In fact, the response to a certain stress is often accompanied by seemingly unrelated responses. For example, glucose- or nitrogen-starved cultures of Escherichia coli exhibit enhanced resistance to heat, H2O2, or osmotic challenge (Jenkins et al., 1988; Jenkins et al., 1990); furthermore, when bacteria are challenged with high osmolarity, they acquire increased resistance to high temperature and oxidative stresses (Tesone et al., 1981; Hengge-Aronis et al., 1993; Canovas et al., 2001; Gunasekera et al., 2008). Elucidation of bacterial stress responses
will facilitate understanding of bacterial physiology. The stationary phase-dependent regulatory protein (SdrP) is a CRP/FNR family transcriptional regulator from Thermus thermophilus Selleckchem PI3K inhibitor HB8 (Agari et al., 2008), which is an extremely thermophilic bacterium isolated from the water at a Japanese hot spring. Thermus thermophilus HB8 can grow at 47–85 °C, and its optimum
temperature range is from 65 to 72 °C (Oshima & Imahori, 1974). Previously, we demonstrated that sdrP mRNA increases upon entry into the stationary phase, and SdrP positively regulates the expression of several kinds of genes, which are possibly involved in nutrient and energy supply, redox control, and polyadenylation of mRNA (Agari et al., 2008). Transcriptional activation occurs independently of any added effector GDC-0980 molecule, which is supported by the observation that the three-dimensional structure of apo-SdrP is similar to that of almost the DNA-binding form of E. coli CRP (Agari et al., 2008). In this study, to gain further insight into the cellular function of SdrP, we developed a new approach to identify novel genes whose expression was regulated by SdrP. The T. thermophilus wild-type and csoR gene-deficient (ΔcsoR) strains (Sakamoto et al., 2010) were cultured at 70 °C in a rich or synthetic medium (Supporting Information, Table S1).
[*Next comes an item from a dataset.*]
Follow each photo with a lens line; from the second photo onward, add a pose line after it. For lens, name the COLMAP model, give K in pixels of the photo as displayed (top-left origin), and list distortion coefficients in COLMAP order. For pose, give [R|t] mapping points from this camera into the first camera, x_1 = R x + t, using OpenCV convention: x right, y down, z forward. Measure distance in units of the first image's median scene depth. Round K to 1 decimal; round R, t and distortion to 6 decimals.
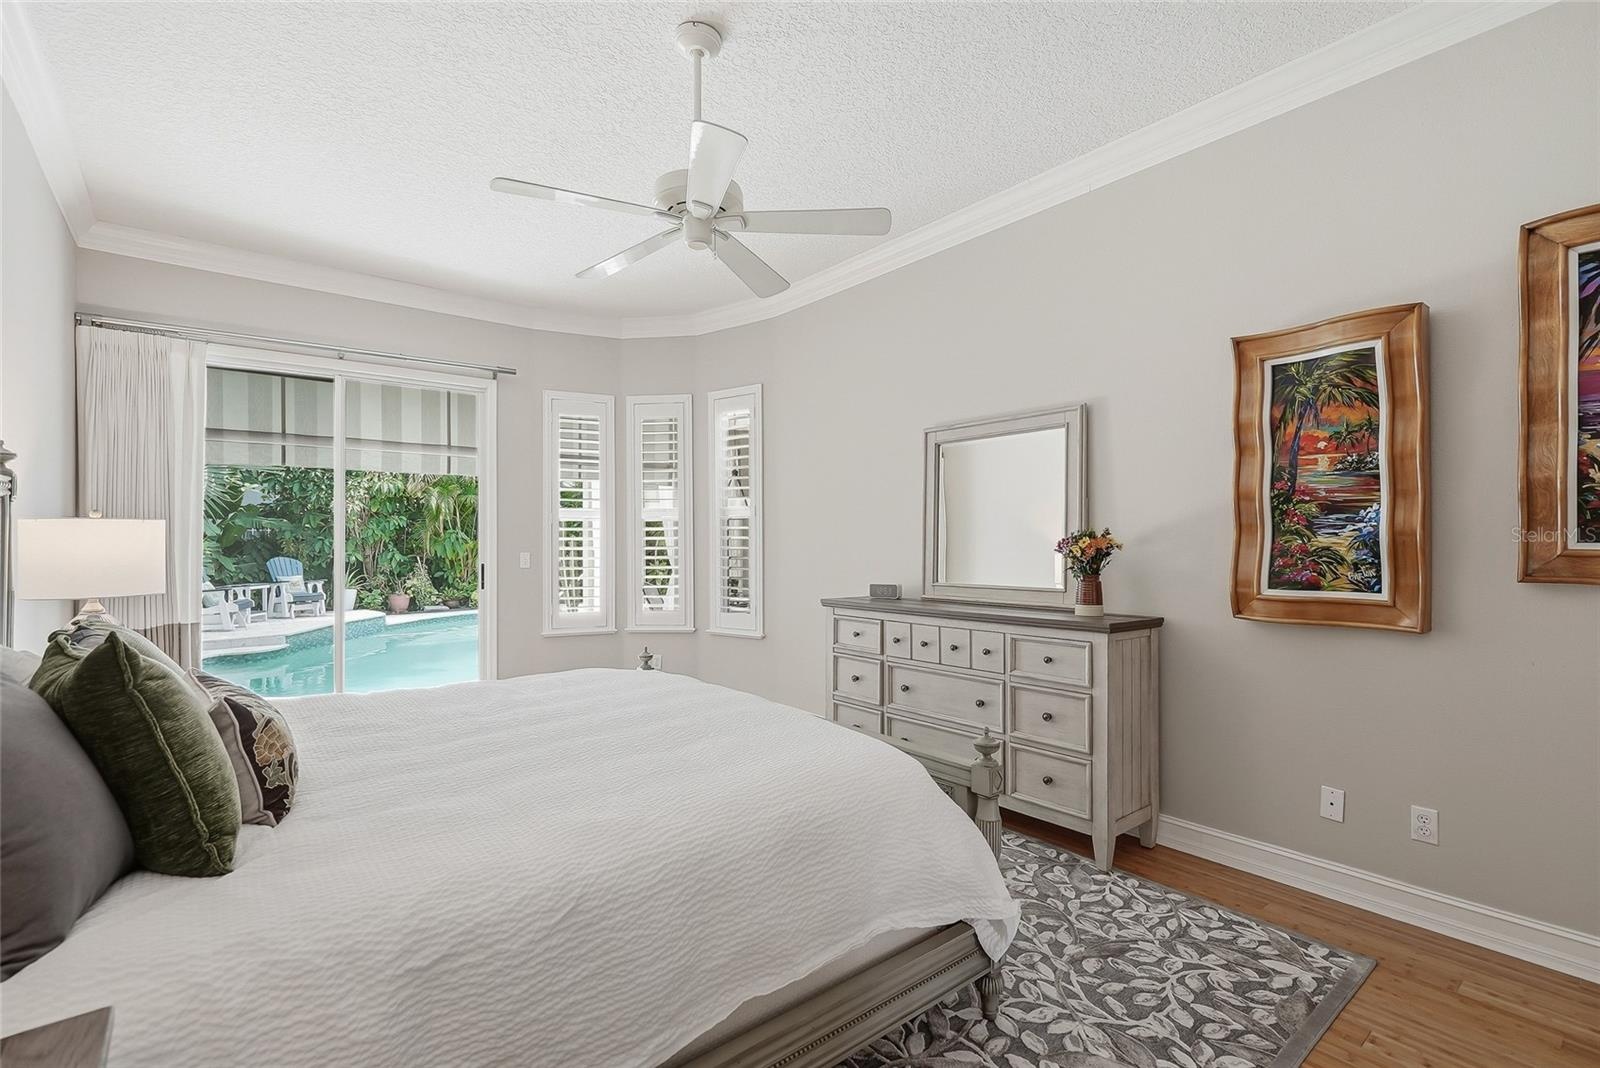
lens RADIAL K [[728.3, 0, 806.1], [0, 728.3, 539.4], [0, 0, 1]] dist [0.000611, -0.000373]
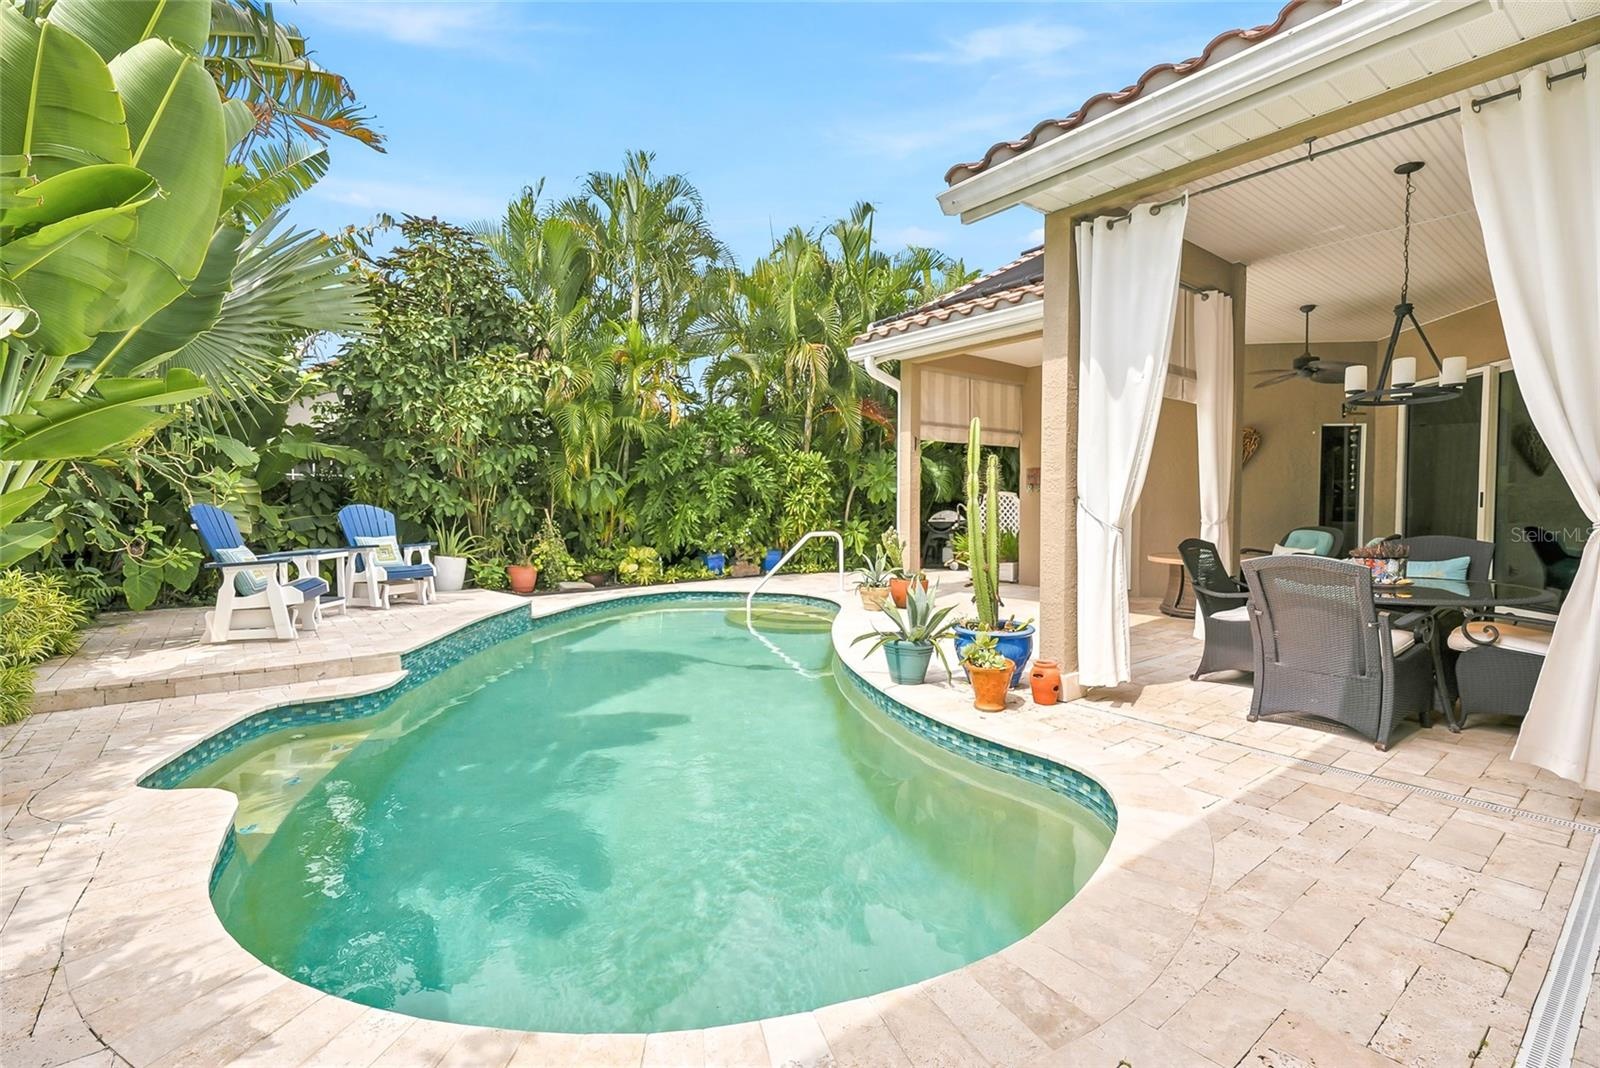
lens RADIAL K [[728.3, 0, 795.3], [0, 728.3, 532.9], [0, 0, 1]] dist [0.000611, -0.000373]
pose [[0.999682, 0.001917, -0.025161, -0.336313], [-0.000921, 0.999218, 0.039539, 0.022574], [0.025217, -0.039503, 0.998901, 0.397950]]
The details of the culture conditions
are given in the NCBI Gene Expression Omnibus (GEO) database (http://www.ncbi.nlm.nih.gov/projects/geo/), the accession numbers being GSE21433 [for N,N,N′,N′-tetramethylazodicarboxamide (diamide) treatment], GSE21430 (for H2O2 treatment), GSE20900 (for ZnSO4 treatment), GSE21432 (for tetracycline treatment), GSE21289 (for NaCl treatment), GSE21435 (for ethanol treatment), GSE19508 (for CuSO4 treatment of the wild-type strain), and GSE19509 (for CuSO4 treatment of the ΔcsoR strain). Total RNA was isolated from each strain, as described previously (Shinkai et al., 2007). Using the RNA (1 μg) as a template, RT-PCR was performed in 20 μL reaction mixtures with a PrimeScript RT-PCR kit (Takara Bio. Inc.) according to the manufacturer’s instructions. The reverse transcription reaction was performed at 42 °C for 20 min. Using 1 μL of the reaction mixture as a template, PCR was performed in the presence of 0.